### Task material
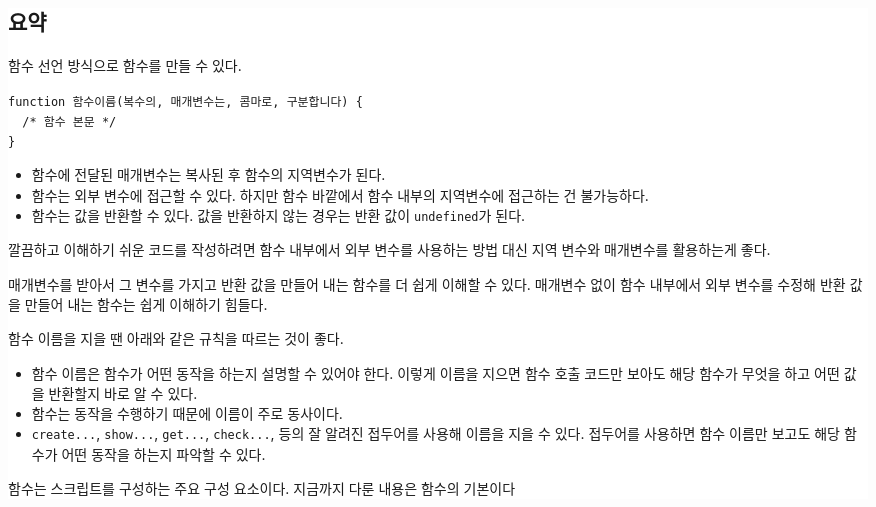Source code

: ## 요약
함수 선언 방식으로 함수를 만들 수 있다.

    function 함수이름(복수의, 매개변수는, 콤마로, 구분합니다) {
      /* 함수 본문 */
    }

- 함수에 전달된 매개변수는 복사된 후 함수의 지역변수가 된다.
- 함수는 외부 변수에 접근할 수 있다. 하지만 함수 바깥에서 함수 내부의 지역변수에 접근하는 건 불가능하다.
- 함수는 값을 반환할 수 있다. 값을 반환하지 않는 경우는 반환 값이 `undefined`가 된다.

깔끔하고 이해하기 쉬운 코드를 작성하려면 함수 내부에서 외부 변수를 사용하는 방법 대신 지역 변수와 매개변수를 활용하는게 좋다.

매개변수를 받아서 그 변수를 가지고 반환 값을 만들어 내는 함수를 더 쉽게 이해할 수 있다. 매개변수 없이 함수 내부에서 외부 변수를 수정해 반환 값을 만들어 내는 함수는 쉽게 이해하기 힘들다.

함수 이름을 지을 땐 아래와 같은 규칙을 따르는 것이 좋다.
- 함수 이름은 함수가 어떤 동작을 하는지 설명할 수 있어야 한다. 이렇게 이름을 지으면 함수 호출 코드만 보아도 해당 함수가 무엇을 하고 어떤 값을 반환할지 바로 알 수 있다.
- 함수는 동작을 수행하기 때문에 이름이 주로 동사이다.
- `create...`, `show...`, `get...`, `check...`, 등의 잘 알려진 접두어를 사용해 이름을 지을 수 있다. 접두어를 사용하면 함수 이름만 보고도 해당 함수가 어떤 동작을 하는지 파악할 수 있다.

함수는 스크립트를 구성하는 주요 구성 요소이다. 지금까지 다룬 내용은 함수의 기본이다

### Task statement
If a line falls between the first line of the records above and the line containing "함수 이름을 지을 땐 아래와 같은 규칙을 따르는 것이 좋다.", inclusive, retype it exactly; leave pictures out.

### Written answer
Source code

: ## 요약
함수 선언 방식으로 함수를 만들 수 있다.

    function 함수이름(복수의, 매개변수는, 콤마로, 구분합니다) {
      /* 함수 본문 */
    }

- 함수에 전달된 매개변수는 복사된 후 함수의 지역변수가 된다.
- 함수는 외부 변수에 접근할 수 있다. 하지만 함수 바깥에서 함수 내부의 지역변수에 접근하는 건 불가능하다.
- 함수는 값을 반환할 수 있다. 값을 반환하지 않는 경우는 반환 값이 `undefined`가 된다.

깔끔하고 이해하기 쉬운 코드를 작성하려면 함수 내부에서 외부 변수를 사용하는 방법 대신 지역 변수와 매개변수를 활용하는게 좋다.

매개변수를 받아서 그 변수를 가지고 반환 값을 만들어 내는 함수를 더 쉽게 이해할 수 있다. 매개변수 없이 함수 내부에서 외부 변수를 수정해 반환 값을 만들어 내는 함수는 쉽게 이해하기 힘들다.

함수 이름을 지을 땐 아래와 같은 규칙을 따르는 것이 좋다.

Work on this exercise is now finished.